Radical simplicity.

Marketing is very complicated right now. Brands vie for our attention at every turn, in every medium. The devices we carry around or strap on our wrist are a continuous cacophony of alerts and reminders of things we should be doing, or reading, or tracking. At Shiny we talk about how this has created “the age of distraction” where our time to have meaningful exchanges with people – and brands – is divvied up into increasingly smaller and smaller bits. So what should a marketer do?

Embrace radical simplicity.

By this I mean create brand experiences that remove every possible friction point that separates your customer from your brand. Harvard Business Review has identified that “decision simplicity” is the single biggest driver to brand stickiness. Removing the extraneous and making it easy for people to understand and experience your brand, ultimately gets people to purchase confidently. Getting to radical simplicity means rethinking how people actually experience your brand, such as:

  • Use retail space to service, not sell. There are big pain points when buying things in-store, like waiting in line to purchase or the frustration of the store not having the exact item you want. Smart retailers are rethinking the role of the physical store so it’s less about product delivery and more about product exploration and relationship building. Bonobos set the stage for this with its “Guideshops” where you try on a product, but don’t physically leave the store with it. Bigger brands are noticing, too; by the time you read this Walmart (which now owns Bonobos) will have finished its trial of using some of its physical stores as holiday experience centers versus just purveyors of product. It will be interesting to see what they learned.
  • Utilize meaningful voice control. As voice assistants become more sophisticated and reliable, we are on the cusp of moving away from the app-dominated experience of mobile devices. Keep an eye on Amazon as it continues to roll out its Alexa-enabled devices making voice and simple, complementary touch experiences more prevalent, and see if they achieve the goal of displacing the mobile phone.
  • Deliver one, consistent experience wherever your customer is. Customers expect brands to know exactly how they have engaged with you, and what they want next. Brands need to reflect that understanding wherever they engage customers along the marketing continuum. College Ave Student Loans created a loan application that was not only mobile-first to reflect the desires of its young audience, but made it seamless to start an app on one device and finish it on another, even if it involved bringing another person into the process (in this case that ever-important cosigner to secure the loan).
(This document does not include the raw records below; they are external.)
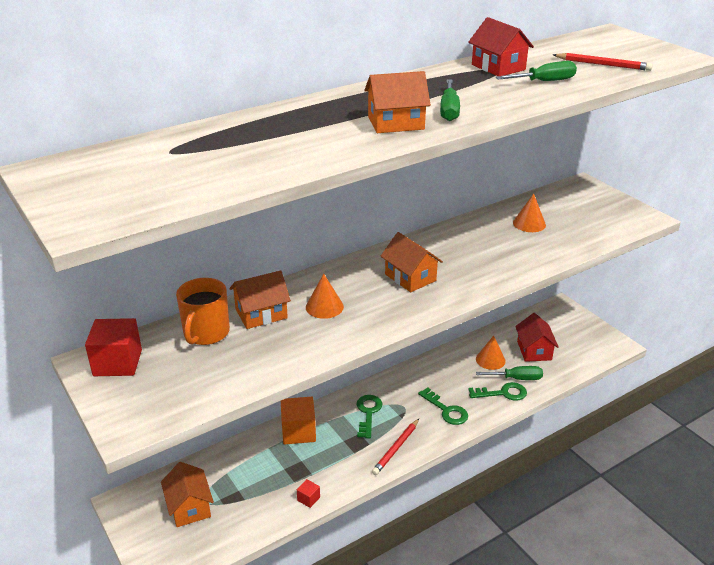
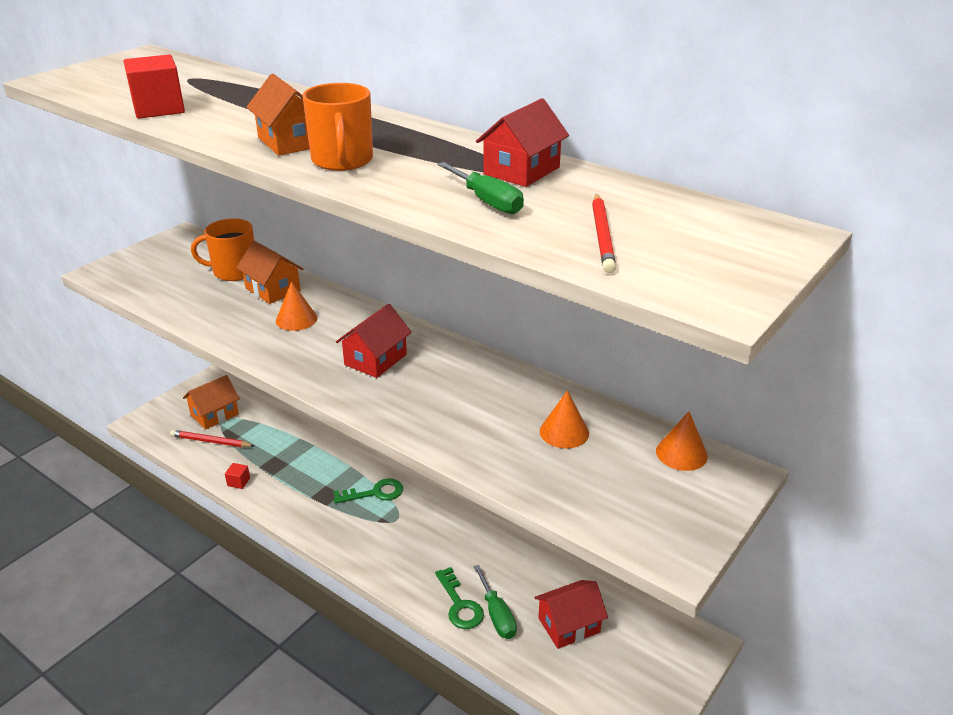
camera: 70 degrees right, 0 degrees up
(118, 363) = (183, 246): red cube -> red cube (159, 109)
(298, 432) = (328, 451): orange cube -> none
(396, 448) = (326, 527): red pencil -> red pencil (210, 441)
(410, 277) = (375, 359): orange house -> red house
(446, 410) = (405, 556): green key -> none
(449, 110) = (342, 160): green screwdriver -> orange mug
(490, 360) = (522, 581): orange cone -> orange cone (681, 453)

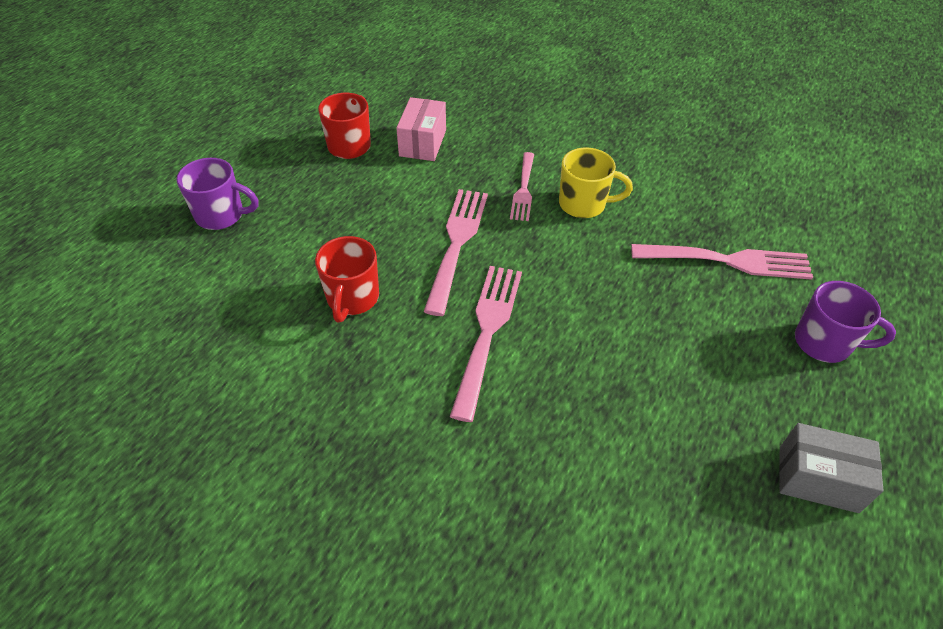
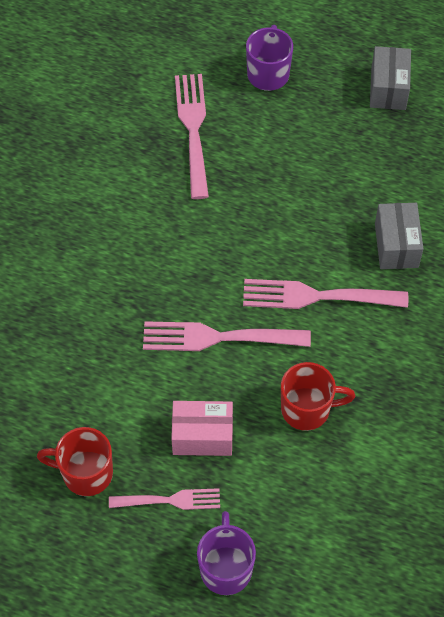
camera: 100 degrees left, 10 degrees up
(423, 143) = (69, 399): pink box -> pink box (202, 436)
(523, 189) = (129, 292): pink fork -> pink fork (170, 500)
(545, 428) = (396, 245): none -> grey box
(583, 204) = (141, 239): yellow mug -> none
So how easy is it to bring radical simplicity to the market? Not very. In fact it ironically can be very, very complex. How should agencies and brands approach this goal? Here are three ideas:

  • Knowing your customer is more important than ever. Creating a radically simple experience requires absolute knowledge that what you’re building will deliver against their needs. Brands need to have acute insight into what those needs are and in many cases the qualitative insights will get you there faster than troves of quantitative research. Listen to your customers. Watch how they shop or engage with your brand and its competition. See first-hand where they get hung up in dealing with your brand. Use all of that to define their needs and put those front-and-center as you design to deliver against them.
  • Iterate to simplicity. Your customers want you to get obstacles out of their way and they want you to do that yesterday. Embrace the quick and good enough, learn what works, and then quickly enhance and improve. In this case data is your friend – have your analysts working side by side with your creative and strategy teams to translate the insights gleaned into actionable, small improvements. Do not wait for great. This means having a team structure built around ongoing ideation and iteration and funding that is persistent throughout the year.
  • Put simplicity at the core of your brand promise and then ensure every interaction delivers against it. Hand-in-hand with this will be innovation, as getting to radical simplicity will require the tearing down of what exists and the creating of something cleaner and better. Or if you’re lucky enough to start from scratch with a new brand, leverage simplicity as an important point of differentiation. Lemonade Insurance Company is a great example of this with its unique approach to renters and home insurance including the ability to pay claims in a literal matter of seconds.

Commit to radical simplicity in 2018 and your clients – and their customers – will thank you.